We’re hearing a lot about the fiscal cliff in this post-election time period, and surprisingly, considering the angry partisanship of the campaign, some of the news is encouraging. The White House and Congressional leaders, elected officials from both sides of the aisle, are saying that they believe they can reach agreement before the end of the year.
What is this fiscal cliff? The term refers to a lot of different tax and budget provisions that are all scheduled to take place automatically at midnight on December 31. These include:
Higher tax rates. When the clock strikes twelve, the Bush-era tax cuts will expire, eliminating the 10% tax bracket altogether, and moving the current 25%, 28%, 33% and 35% brackets up to 28%, 31%, 36% and 39.6% respectively.
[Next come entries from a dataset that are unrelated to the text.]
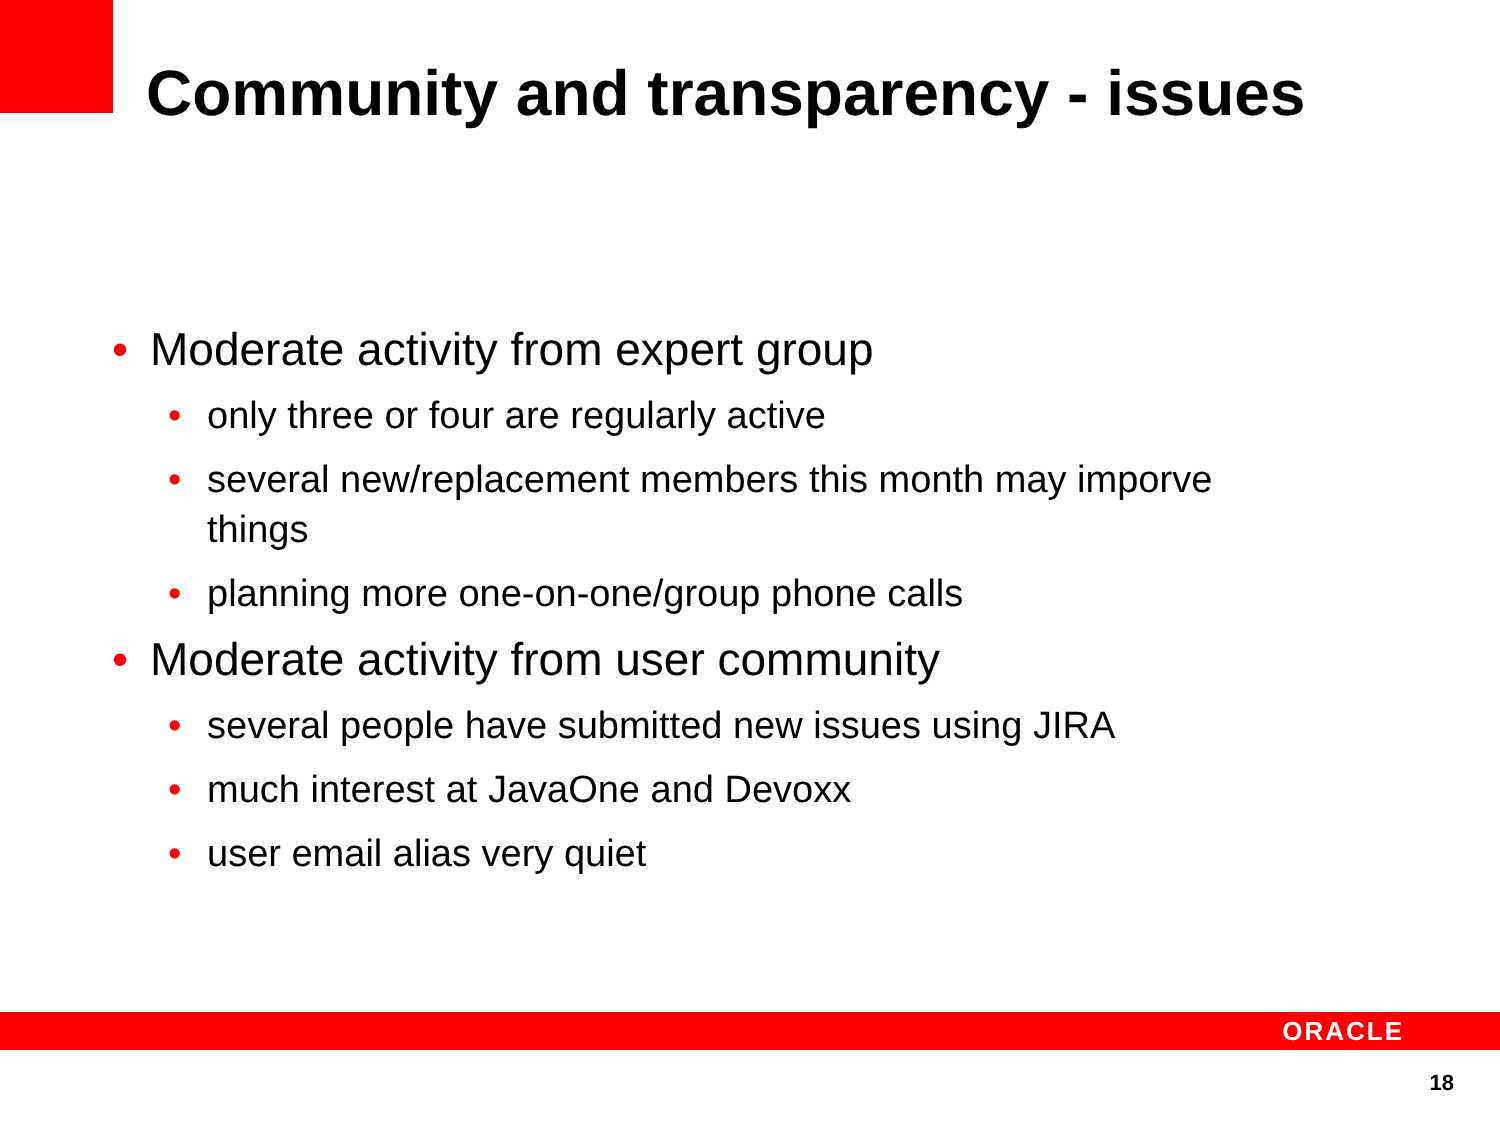Community and transparency - issues
• Moderate activity from expert group
• only three or four are regularly active
• several new/replacement members this month may imporve things
• planning more one-on-one/group phone calls
• Moderate activity from user community
• several people have submitted new issues using JIRA
• much interest at JavaOne and Devoxx
• user email alias very quiet
ORACLE
18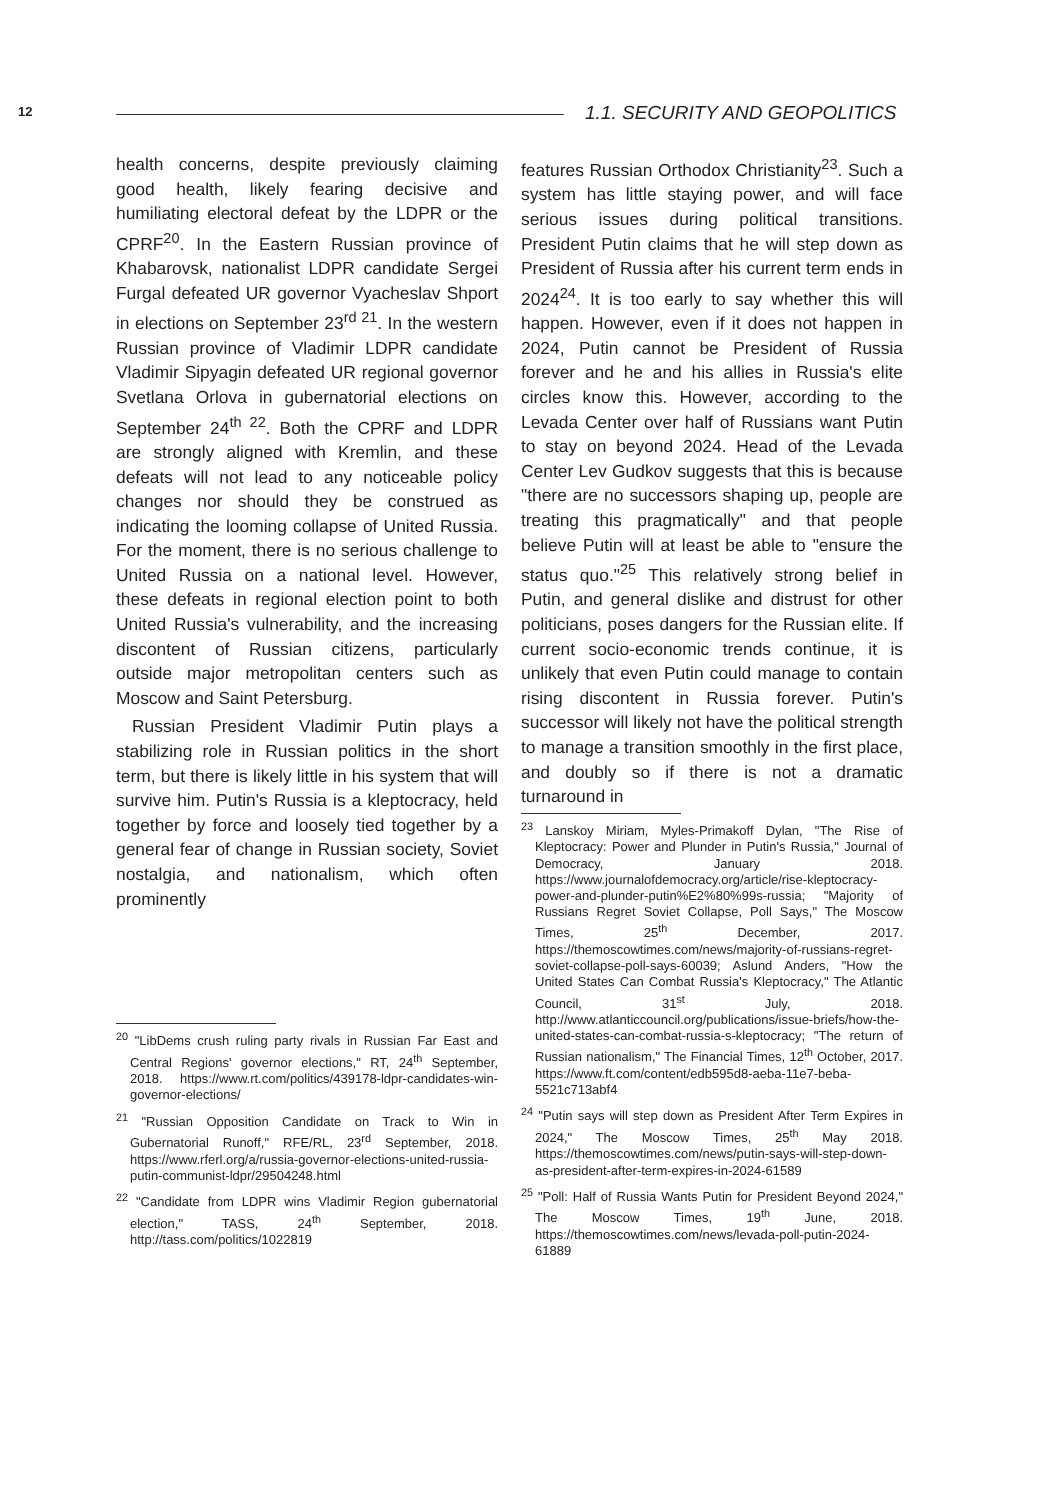12 1.1. SECURITY AND GEOPOLITICS
health concerns, despite previously claiming good health, likely fearing decisive and humiliating electoral defeat by the LDPR or the CPRF<sup>20</sup>. In the Eastern Russian province of Khabarovsk, nationalist LDPR candidate Sergei Furgal defeated UR governor Vyacheslav Shport in elections on September 23<sup>rd 21</sup>. In the western Russian province of Vladimir LDPR candidate Vladimir Sipyagin defeated UR regional governor Svetlana Orlova in gubernatorial elections on September 24<sup>th 22</sup>. Both the CPRF and LDPR are strongly aligned with Kremlin, and these defeats will not lead to any noticeable policy changes nor should they be construed as indicating the looming collapse of United Russia. For the moment, there is no serious challenge to United Russia on a national level. However, these defeats in regional election point to both United Russia's vulnerability, and the increasing discontent of Russian citizens, particularly outside major metropolitan centers such as Moscow and Saint Petersburg.
Russian President Vladimir Putin plays a stabilizing role in Russian politics in the short term, but there is likely little in his system that will survive him. Putin's Russia is a kleptocracy, held together by force and loosely tied together by a general fear of change in Russian society, Soviet nostalgia, and nationalism, which often prominently
<sup>20</sup> "LibDems crush ruling party rivals in Russian Far East and Central Regions' governor elections," RT, 24<sup>th</sup> September, 2018. https://www.rt.com/politics/439178-ldpr-candidates-win-governor-elections/
<sup>21</sup> "Russian Opposition Candidate on Track to Win in Gubernatorial Runoff," RFE/RL, 23<sup>rd</sup> September, 2018. https://www.rferl.org/a/russia-governor-elections-united-russia-putin-communist-ldpr/29504248.html
<sup>22</sup> "Candidate from LDPR wins Vladimir Region gubernatorial election," TASS, 24<sup>th</sup> September, 2018. http://tass.com/politics/1022819
features Russian Orthodox Christianity<sup>23</sup>. Such a system has little staying power, and will face serious issues during political transitions. President Putin claims that he will step down as President of Russia after his current term ends in 2024<sup>24</sup>. It is too early to say whether this will happen. However, even if it does not happen in 2024, Putin cannot be President of Russia forever and he and his allies in Russia's elite circles know this. However, according to the Levada Center over half of Russians want Putin to stay on beyond 2024. Head of the Levada Center Lev Gudkov suggests that this is because "there are no successors shaping up, people are treating this pragmatically" and that people believe Putin will at least be able to "ensure the status quo."<sup>25</sup> This relatively strong belief in Putin, and general dislike and distrust for other politicians, poses dangers for the Russian elite. If current socio-economic trends continue, it is unlikely that even Putin could manage to contain rising discontent in Russia forever. Putin's successor will likely not have the political strength to manage a transition smoothly in the first place, and doubly so if there is not a dramatic turnaround in
<sup>23</sup> Lanskoy Miriam, Myles-Primakoff Dylan, "The Rise of Kleptocracy: Power and Plunder in Putin's Russia," Journal of Democracy, January 2018. https://www.journalofdemocracy.org/article/rise-kleptocracy-power-and-plunder-putin%E2%80%99s-russia; "Majority of Russians Regret Soviet Collapse, Poll Says," The Moscow Times, 25<sup>th</sup> December, 2017. https://themoscowtimes.com/news/majority-of-russians-regret-soviet-collapse-poll-says-60039; Aslund Anders, "How the United States Can Combat Russia's Kleptocracy," The Atlantic Council, 31<sup>st</sup> July, 2018. http://www.atlanticcouncil.org/publications/issue-briefs/how-the-united-states-can-combat-russia-s-kleptocracy; "The return of Russian nationalism," The Financial Times, 12<sup>th</sup> October, 2017. https://www.ft.com/content/edb595d8-aeba-11e7-beba-5521c713abf4
<sup>24</sup> "Putin says will step down as President After Term Expires in 2024," The Moscow Times, 25<sup>th</sup> May 2018. https://themoscowtimes.com/news/putin-says-will-step-down-as-president-after-term-expires-in-2024-61589
<sup>25</sup> "Poll: Half of Russia Wants Putin for President Beyond 2024," The Moscow Times, 19<sup>th</sup> June, 2018. https://themoscowtimes.com/news/levada-poll-putin-2024-61889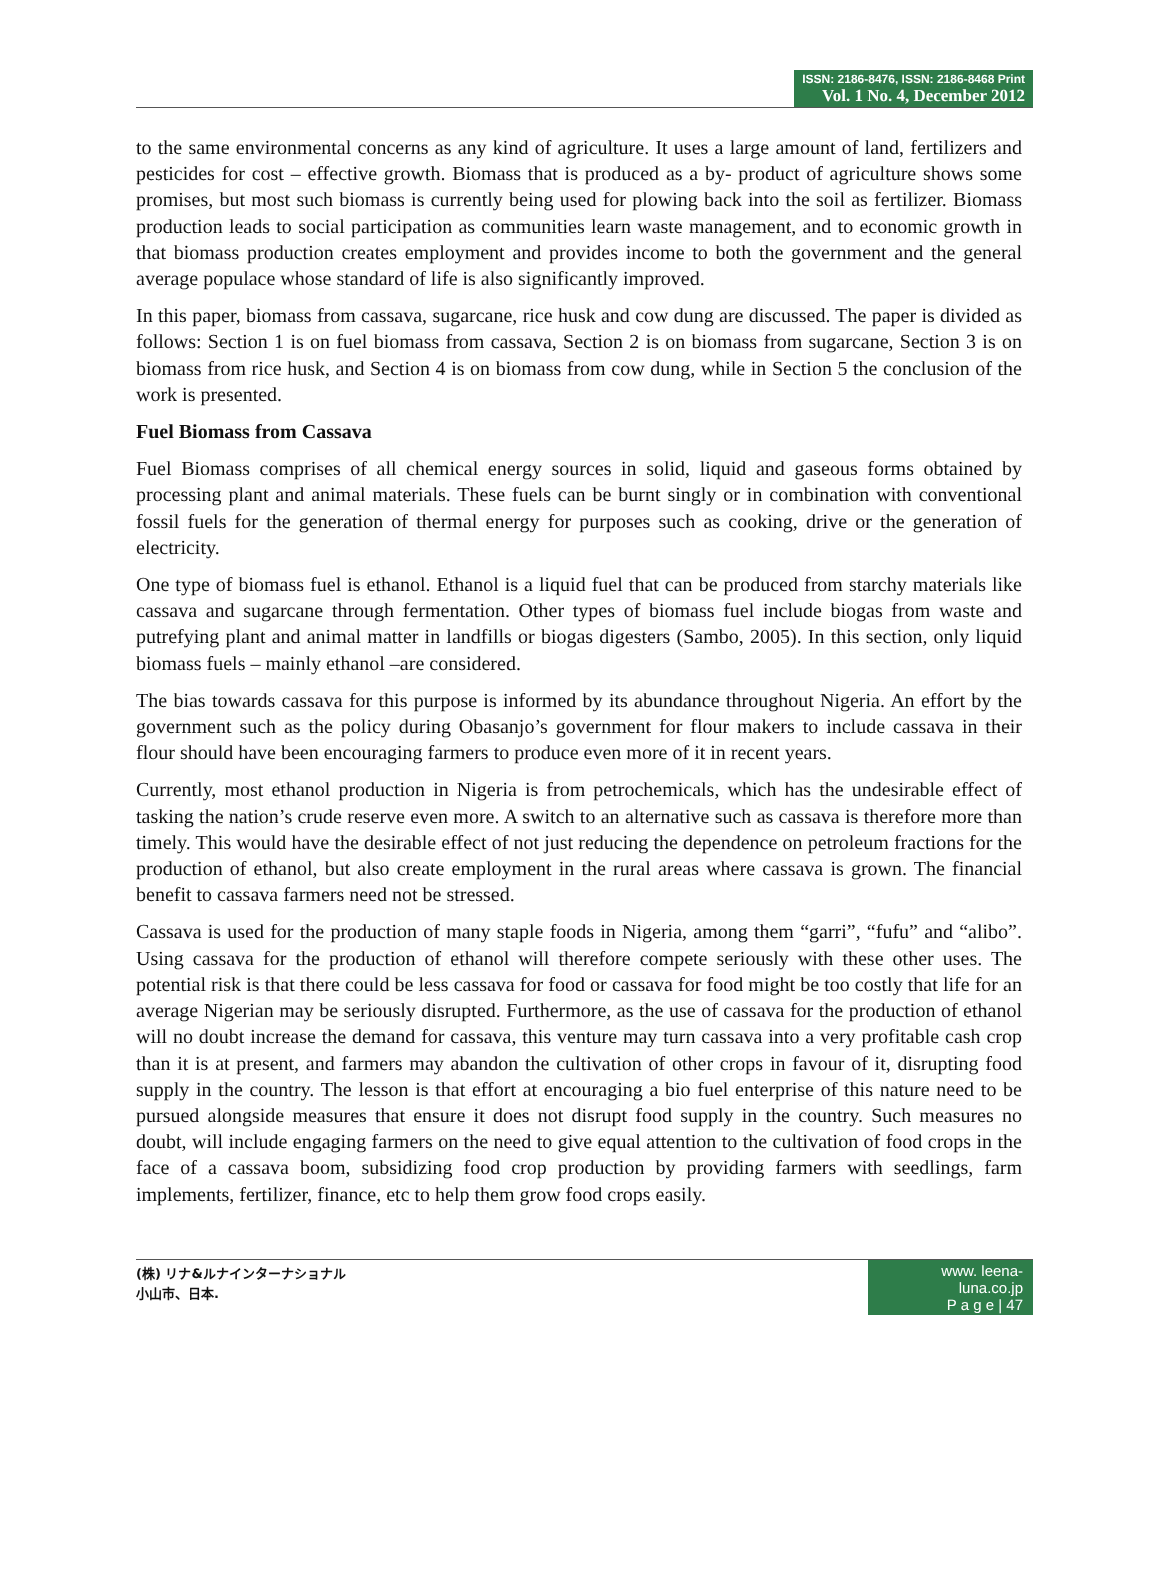ISSN: 2186-8476, ISSN: 2186-8468 Print
Vol. 1 No. 4, December 2012
to the same environmental concerns as any kind of agriculture. It uses a large amount of land, fertilizers and pesticides for cost – effective growth. Biomass that is produced as a by- product of agriculture shows some promises, but most such biomass is currently being used for plowing back into the soil as fertilizer. Biomass production leads to social participation as communities learn waste management, and to economic growth in that biomass production creates employment and provides income to both the government and the general average populace whose standard of life is also significantly improved.
In this paper, biomass from cassava, sugarcane, rice husk and cow dung are discussed. The paper is divided as follows: Section 1 is on fuel biomass from cassava, Section 2 is on biomass from sugarcane, Section 3 is on biomass from rice husk, and Section 4 is on biomass from cow dung, while in Section 5 the conclusion of the work is presented.
Fuel Biomass from Cassava
Fuel Biomass comprises of all chemical energy sources in solid, liquid and gaseous forms obtained by processing plant and animal materials. These fuels can be burnt singly or in combination with conventional fossil fuels for the generation of thermal energy for purposes such as cooking, drive or the generation of electricity.
One type of biomass fuel is ethanol. Ethanol is a liquid fuel that can be produced from starchy materials like cassava and sugarcane through fermentation. Other types of biomass fuel include biogas from waste and putrefying plant and animal matter in landfills or biogas digesters (Sambo, 2005). In this section, only liquid biomass fuels – mainly ethanol –are considered.
The bias towards cassava for this purpose is informed by its abundance throughout Nigeria. An effort by the government such as the policy during Obasanjo’s government for flour makers to include cassava in their flour should have been encouraging farmers to produce even more of it in recent years.
Currently, most ethanol production in Nigeria is from petrochemicals, which has the undesirable effect of tasking the nation’s crude reserve even more. A switch to an alternative such as cassava is therefore more than timely. This would have the desirable effect of not just reducing the dependence on petroleum fractions for the production of ethanol, but also create employment in the rural areas where cassava is grown. The financial benefit to cassava farmers need not be stressed.
Cassava is used for the production of many staple foods in Nigeria, among them “garri”, “fufu” and “alibo”. Using cassava for the production of ethanol will therefore compete seriously with these other uses. The potential risk is that there could be less cassava for food or cassava for food might be too costly that life for an average Nigerian may be seriously disrupted. Furthermore, as the use of cassava for the production of ethanol will no doubt increase the demand for cassava, this venture may turn cassava into a very profitable cash crop than it is at present, and farmers may abandon the cultivation of other crops in favour of it, disrupting food supply in the country. The lesson is that effort at encouraging a bio fuel enterprise of this nature need to be pursued alongside measures that ensure it does not disrupt food supply in the country. Such measures no doubt, will include engaging farmers on the need to give equal attention to the cultivation of food crops in the face of a cassava boom, subsidizing food crop production by providing farmers with seedlings, farm implements, fertilizer, finance, etc to help them grow food crops easily.
(株) リナ&ルナインターナショナル
小山市、日本.
www. leena-luna.co.jp
P a g e | 47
At the same time, the 0% capital gains tax rate for lower-bracket Americans would bump up to 10%, and the tax rate on dividends would rise to 15% or 28%, depending on the recipient’s income tax bracket.
The loss of deductions–including a provision that eases the so-called “marriage penalty,” some deductions for college tuition, child tax credits, dependent care credits and a particularly harsh phase-out that would eliminate up to 80% of some taxpayers’ itemized deductions for mortgage interest, state and local taxes, and charitable donations.
Random across-the-board budget cuts that nobody intended to see enacted. The Budget Control Act of 2011–what most of us remember as the tense compromise that ended last year’s budget standoff–calls for automatic government spending cuts of $1.2 trillion from the federal budget over the next 10 years. The cuts apply to just about every discretionary (non-Social Security, Medicare, Medicaid) program in Washington, although most of what you’re hearing about are reductions in the defense and education budgets.
The expiration of stimulus measures: The Obama-era payroll tax cuts will go away, raising taxes by about two percentage points for workers.
Why do we call this a “cliff?” Because everything on that list would take money out of the hands of taxpayers and, at the same time, lower government spending—essentially providing the U.S. economy with the opposite of a government stimulus, what some have called a hard punch in the gut. The Congressional Budget Office estimates that if we go over the cliff–that is, if Congress and the President don’t act between now and the end of the year–a total of $560 billion would exit the economy. The CBO estimates that this would reduce America’s total economic activity in 2013 by four percentage points. Hello recession!
So what are the odds that Washington will get its act together and choose a course that doesn’t take us over the cliff? As it happens, there is reason to hope. Leaders on both ends of the partisan divide agree on many things in this negotiation: that the tax cuts are too painful and random to allow in their present form, and that tax rates on American taxpayers with less than $250,000 in income should continue as they are today. The sticking points are if or how much tax rates should rise for Americans in the higher tax brackets, and where to apply the budget knife.
This rare moment of meaningful negotiation offers Washington policymakers a chance to expand the discussion and come up with a long-term solution to the nation’s debt problem—which is, after all, the topic of debate which led Congress to create this fiscal cliff in the first place. If you’re optimistic, then cross your fingers that the leaders in the room will want to do something more with this conversation than just address the immediate problem.
As you follow the debate, pay attention to whether our elected officials are actually tackling the issues or just kicking the can down the road yet again. If you hear discussion about permanent laws, such as a balanced budget amendment, or a framework that forces Congress to offset any expenditures with cuts elsewhere, or a change in tax rates, or some kind of entitlement reform (Means testing? Raising eligibility ages?), that will be a sign that Washington is getting serious about addressing real issues.
If, on the other hand, you hear about caps on future appropriation bills, or frameworks for deficit cutting, or solutions which sunset in 12 or 24 months, that means that we’ll be going through a version of this debate for the foreseeable future, and the can could be kicked, once again, far enough down the road to become a 2016 Presidential election issue and a headache for the next President to deal with.
We should also pay attention to the timing. The longer the U.S. economy continues to march straight toward the edge, the longer businesses will be reluctant to hire or invest in the future. But for now, this moment may be something to enjoy. How often do we see Democratic and Republican leaders in the same room together, promising to get something done? Maybe it will become a habit.